I guess that still makes us racist -- voting for a Hispanic -- huh? As Jerry Seinfeld once said, "Is it racist if I like them, or if I don't?"
--Jeff Gregory, Charlotte
Income Taxes Not Solution
Tara Servatius, no doubt you're aware that President Bush has proposed looking at ways to improve earnings on Social Security accounts ("Fear Not, Granny," November 6). While the stock market's performance since 1998 has not been stellar (an understatement), its performance over the last 20 or 30 years has been. Mutual funds and bonds have also done very well so re-directing a small portion of the Social Security deduction to a better performing account is certainly not a bad idea...although not necessarily a complete solution either.
Another source of income would be a flat tax on goods shipped interstate via e-commerce. Individual states are doing little or nothing to tap this resource and the value of e-commerce is well into the billions of dollars. E-commerce usually offers consumers access to goods at a lower cost and almost always tax-free. (Your state tax return has an entry line where you're supposed to declare these purchases and pay the state its due taxes.

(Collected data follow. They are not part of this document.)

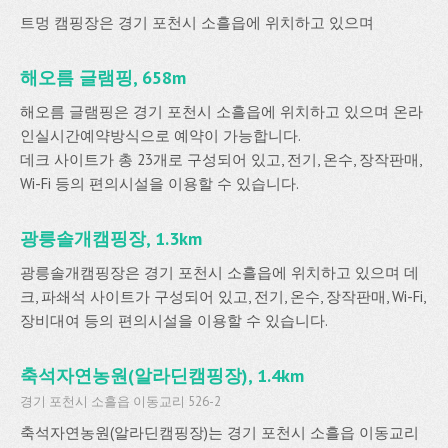
트멍 캠핑장은 경기 포천시 소흘읍에 위치하고 있으며
해오름 글램핑, 658m
해오름 글램핑은 경기 포천시 소흘읍에 위치하고 있으며 온라
인실시간예약방식으로 예약이 가능합니다.
데크 사이트가 총 23개로 구성되어 있고, 전기, 온수, 장작판매,
Wi-Fi 등의 편의시설을 이용할 수 있습니다.
광릉솔개캠핑장, 1.3km
광릉솔개캠핑장은 경기 포천시 소흘읍에 위치하고 있으며 데
크, 파쇄석 사이트가 구성되어 있고, 전기, 온수, 장작판매, Wi-Fi,
장비대여 등의 편의시설을 이용할 수 있습니다.
축석자연농원(알라딘캠핑장), 1.4km
경기 포천시 소흘읍 이동교리 526-2
축석자연농원(알라딘캠핑장)는 경기 포천시 소흘읍 이동교리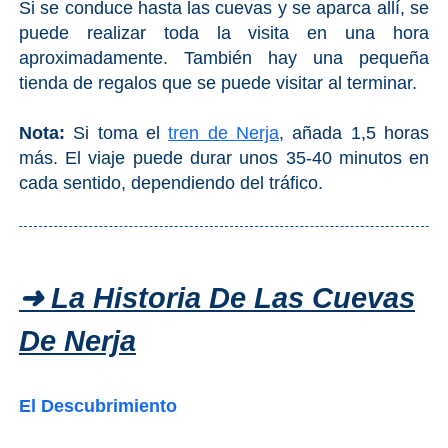
Si se conduce hasta las cuevas y se aparca allí, se
puede realizar toda la visita en una hora
aproximadamente. También hay una pequeña
tienda de regalos que se puede visitar al terminar.
Nota:
Si toma el
tren de Nerja
, añada 1,5 horas
más. El viaje puede durar unos 35-40 minutos en
cada sentido, dependiendo del tráfico.
➜ La Historia De Las Cuevas
De Nerja
El Descubrimiento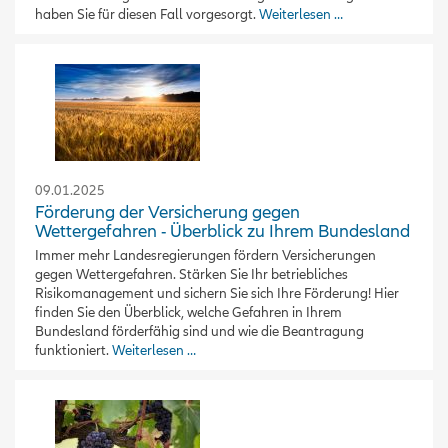
haben Sie für diesen Fall vorgesorgt.
Weiterlesen …
09.01.2025
Förderung der Versicherung gegen
Wettergefahren - Überblick zu Ihrem Bundesland
Immer mehr Landesregierungen fördern Versicherungen
gegen Wettergefahren. Stärken Sie Ihr betriebliches
Risikomanagement und sichern Sie sich Ihre Förderung! Hier
finden Sie den Überblick, welche Gefahren in Ihrem
Bundesland förderfähig sind und wie die Beantragung
funktioniert.
Weiterlesen …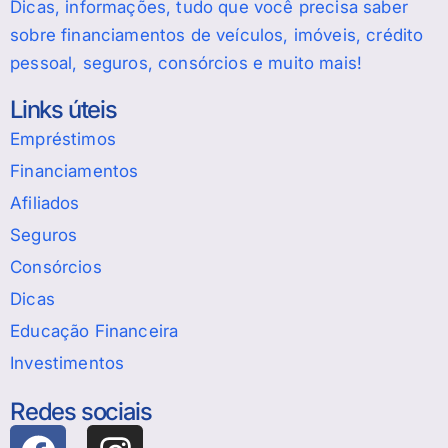
Dicas, informações, tudo que você precisa saber
sobre financiamentos de veículos, imóveis, crédito
pessoal, seguros, consórcios e muito mais!
Links úteis
Empréstimos
Financiamentos
Afiliados
Seguros
Consórcios
Dicas
Educação Financeira
Investimentos
Redes sociais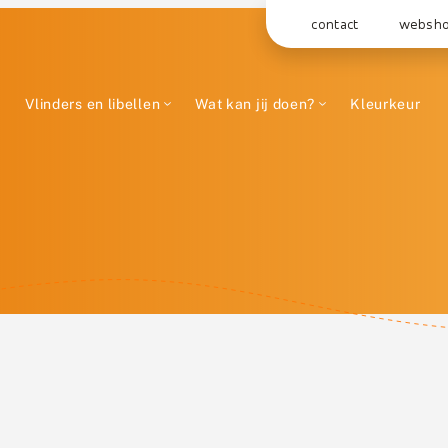
contact
websh
Vlinders en libellen
Wat kan jij doen?
Kleurkeur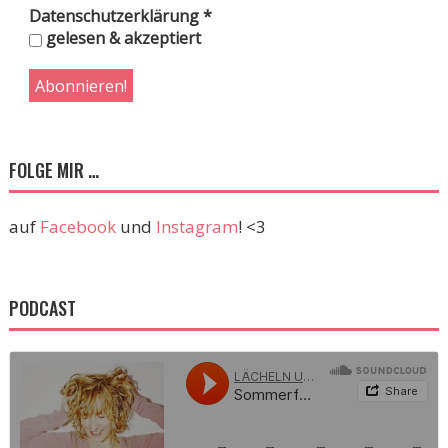
Datenschutzerklärung
*
gelesen & akzeptiert
FOLGE MIR …
auf
Facebook
und
Instagram
! <3
PODCAST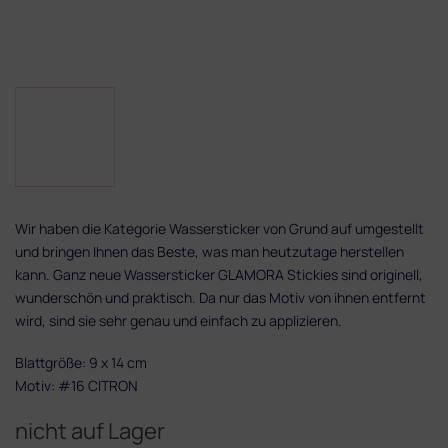
Wir haben die Kategorie Wassersticker von Grund auf umgestellt
und bringen Ihnen das Beste, was man heutzutage herstellen
kann. Ganz neue Wassersticker GLAMORA Stickies sind originell,
wunderschön und praktisch. Da nur das Motiv von ihnen entfernt
wird, sind sie sehr genau und einfach zu applizieren.
Blattgröße: 9 x 14 cm
Motiv: #16 CITRON
nicht auf Lager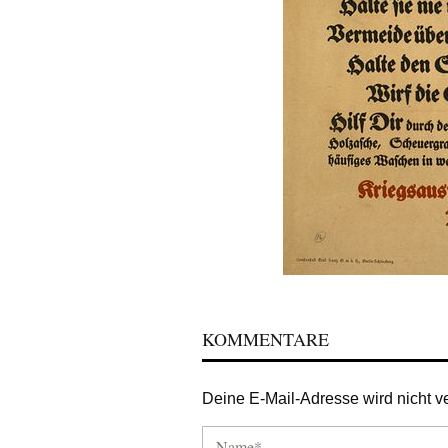
KOMMENTARE
Deine E-Mail-Adresse wird nicht ver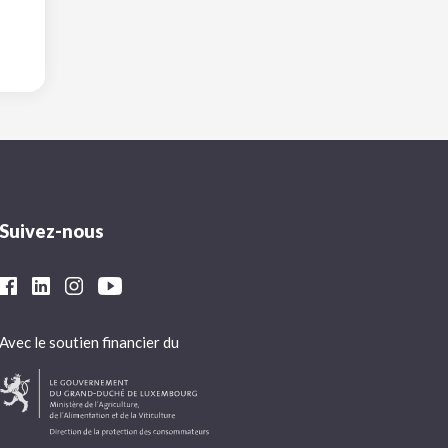
Suivez-nous
Avec le soutien financier du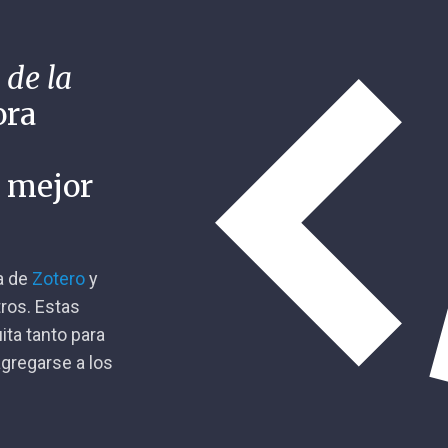
 de la
ora
n mejor
ca de
Zotero
y
tros. Estas
ita tanto para
gregarse a los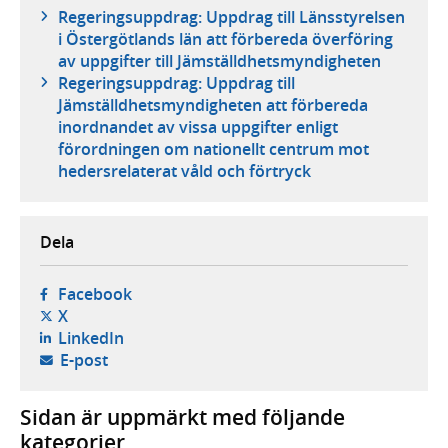
Regeringsuppdrag: Uppdrag till Länsstyrelsen
i Östergötlands län att förbereda överföring
av uppgifter till Jämställdhetsmyndigheten
Regeringsuppdrag: Uppdrag till
Jämställdhetsmyndigheten att förbereda
inordnandet av vissa uppgifter enligt
förordningen om nationellt centrum mot
hedersrelaterat våld och förtryck
Dela
- öppnas i ny flik, extern webbplats,
Facebook
- öppnas i ny flik, extern webbplats,
X
- öppnas i ny flik, extern webbplats,
LinkedIn
- öppnar din e-postklient,
E-post
Sidan är uppmärkt med följande
kategorier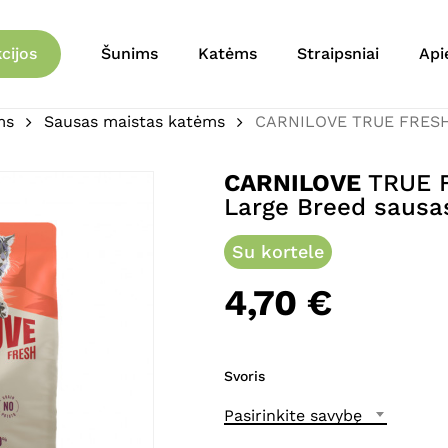
Krepšelis
Būkite pirmas aprašęs 
cijos
Šunims
Katėms
Straipsniai
Api
Adult Cat Large Breed 
ms
Sausas maistas katėms
CARNILOVE TRUE FRESH C
El. pašto adresas nebu
Jūsų įvertinimas
*
CARNILOVE
TRUE F
Large Breed sausa
Jūsų atsiliepimas
*
Su kortele
4,70
€
Svoris
Pavadinimas
*
Pasirinkite savybę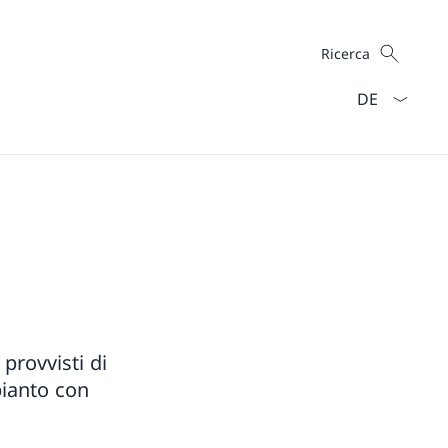
Cercare
Ricerca
Dal menu a ten
 provvisti di
pianto con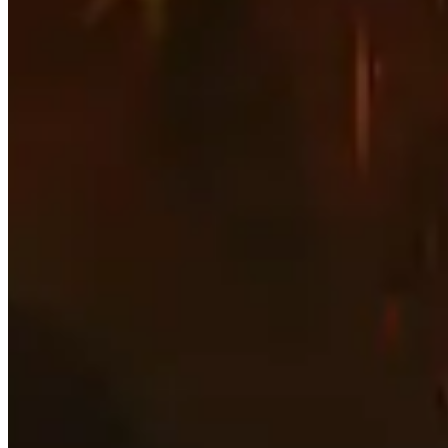
Prioridade de estatística
Veja quais são as estatísticas secundárias mais important
A Raça
Descubra quais são as melhores raças tanto para a Horda 
Melhores itens
Role para baixo pelos melhores itens para cada slot de ar
Engarrafes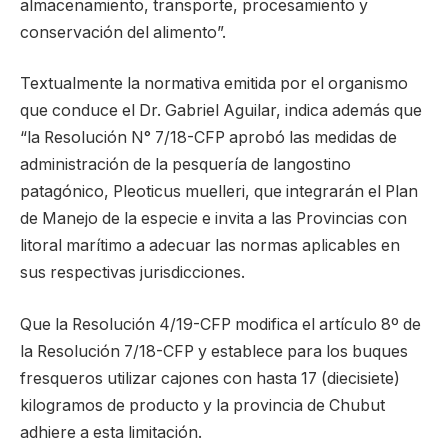
almacenamiento, transporte, procesamiento y
conservación del alimento”.
Textualmente la normativa emitida por el organismo
que conduce el Dr. Gabriel Aguilar, indica además que
“la Resolución N° 7/18-CFP aprobó las medidas de
administración de la pesquería de langostino
patagónico, Pleoticus muelleri, que integrarán el Plan
de Manejo de la especie e invita a las Provincias con
litoral marítimo a adecuar las normas aplicables en
sus respectivas jurisdicciones.
Que la Resolución 4/19-CFP modifica el artículo 8º de
la Resolución 7/18-CFP y establece para los buques
fresqueros utilizar cajones con hasta 17 (diecisiete)
kilogramos de producto y la provincia de Chubut
adhiere a esta limitación.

Yeah, right.) A federally mandated tax on these goods, redirected to the social security fund, would not only bolster the account but it would help to level the playing field for local retailers who have difficulty matching prices with their internet competitors.
The crisis you've outlined is real. The solution doesn't have to lie in the burden of higher "income" taxes that will only deter the progress and productivity of America.
--John Price, Charlotte
Doing What They Can
I take exception to the article on breast cancer published in your last issue ("The Breast Cancer Money Go Round," November 6), but I'm going to begin my letter in a rather unorthodox way, by agreeing with the author. There is corruption within the non-profit organizations when it comes to the appropriation of funds. I've read a fair amount about this, and I know that the article published last week was well researched. What I take exception with is the tone and the implication all of those involved are feeding that corruption. After my battle with breast cancer at 34 I felt compelled to find a way to reach other women with a message. I had heard stories of top-heavy organizations and kickbacks. Then I met the local volunteers and began to work directly with them. These people have hearts of gold and a work ethic to go with it. The women and men who tirelessly organize, speak and walk in events to raise money for breast cancer awareness or any causes are only doing what they can. Despite where the money may go, every year attention is drawn to a disease that people still believe "won't happen to them" and that is a good thing. So is the feeling that the participants get while carrying the photographs and memories of those who have passed on. Sometimes great good can come from less than perfect circumstances and I believe that is the case in this situation. I'll be back next October and hope others will join me.